When a hydrocarbon combusts, it reacts with oxygen. This process results in the production of water (\(\mathrm{H}_2\mathrm{O}\)) and carbon dioxide (\(\mathrm{CO}_2\)). The complete combustion reaction for a hydrocarbon can be generalized as: \[ \text{Hydrocarbon} + \mathrm{O}_2 \rightarrow \mathrm{CO}_2 + \mathrm{H}_2\mathrm{O} \]Gaseous hydrocarbons are common fuels, and understanding their combustion is crucial in chemistry. By measuring the amounts of \(\mathrm{CO}_2\) and \(\mathrm{H}_2\mathrm{O}\) produced, we can backtrack to determine specific details about the hydrocarbon, like its empirical formula.

Understanding and calculating moles is foundational in chemistry. A mole is a unit that measures the amount of a substance, and it's based on Avogadro's number, which is approximately \(6.022 \times 10^{23}\) particles/mol. This allows chemists to count atoms, ions, and molecules by weighing them. For example, to determine the moles of \(\mathrm{H}_2\mathrm{O}\) in our problem, we use its given mass (0.72 g) divided by its molar mass (18 g/mol): \[ \text{Moles of } \mathrm{H}_2\mathrm{O} = \frac{0.72 \text{ g}}{18 \text{ g/mol}} = 0.04 \text{ mol} \]This calculation helps convey how many water molecules are involved in the reaction. Similarly, to find moles of \(\mathrm{CO}_2\), you divide its mass (3.08 g) by its molar mass (44 g/mol): \[ \text{Moles of } \mathrm{CO}_2 = \frac{3.08 \text{ g}}{44 \text{ g/mol}} = 0.07 \text{ mol} \]This allows for stoichiometric calculations, which we explore next.
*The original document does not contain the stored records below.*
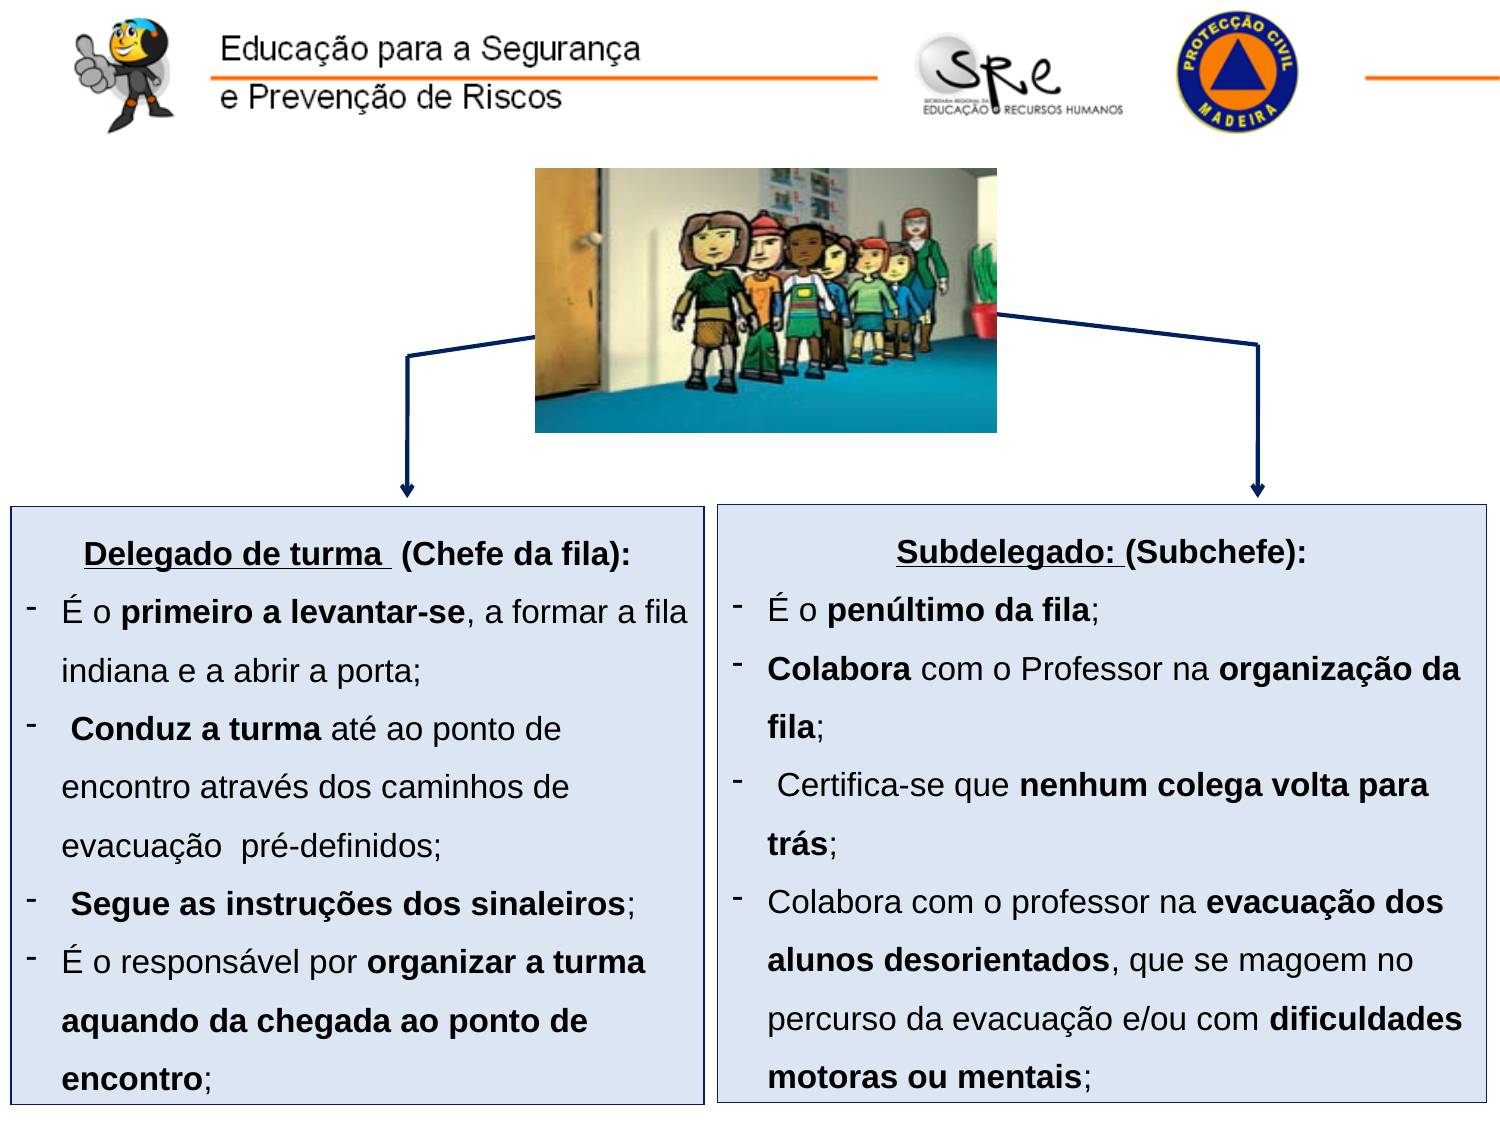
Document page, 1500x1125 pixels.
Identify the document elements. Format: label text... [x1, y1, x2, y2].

text_box Subdelegado: (Subchefe): É o penúltimo da fila; Colabora com o Professor na organização da fila; Certifica-se que nenhum colega volta para trás; Colabora com o professor na evacuação dos alunos desorientados, que se magoem no percurso da evacuação e/ou com dificuldades motoras ou mentais; [717, 504, 1487, 1103]
text_box Delegado de turma (Chefe da fila): É o primeiro a levantar-se, a formar a fila indiana e a abrir a porta; Conduz a turma até ao ponto de encontro através dos caminhos de evacuação pré-definidos; Segue as instruções dos sinaleiros; É o responsável por organizar a turma aquando da chegada ao ponto de encontro; [11, 506, 705, 1105]
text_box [1001, 308, 1259, 346]
picture [0, 0, 1500, 1125]
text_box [407, 320, 530, 357]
Stoichiometry is the quantitative analysis of reactants and products in a chemical reaction. It uses the mole concept to calculate relationships and predict how much product forms from a given amount of reactants. In hydrocarbon combustion, stoichiometry helps us determine the amount of carbon and hydrogen in the original hydrocarbon.

• Each mole of \(\mathrm{H}_2\mathrm{O}\) contains 2 moles of hydrogen.
• Each mole of \(\mathrm{CO}_2\) contains 1 mole of carbon.

So, for our water calculation: \[ \text{Moles of } \mathrm{H} = 2 \times 0.04 \text{ mol } = 0.08 \text{ mol} \]And for carbon dioxide: \[ \text{Moles of } \mathrm{C} = 0.07 \text{ mol} \]This shows the mole relationship and is crucial for finding the empirical formula.

The empirical formula of a compound gives the simplest whole number ratio of the elements present. To determine this, we use the mole calculations of carbon and hydrogen. In this exercise, we have:

• Moles of Carbon (C): 0.07 mol
• Moles of Hydrogen (H): 0.08 mol

The empirical formula is based on the ratio of these moles. The calculated ratio was initially 1:1.14, which approximates to a simpler whole number formula when multiplied by 3, yielding 3:4:\[ \text{Ratio (C:H)} = 3:4 \]Thus, the empirical formula becomes \(\mathrm{C}_3\mathrm{H}_4\). This process helps confirm the identity of the hydrocarbon, offering insights into its structure and properties.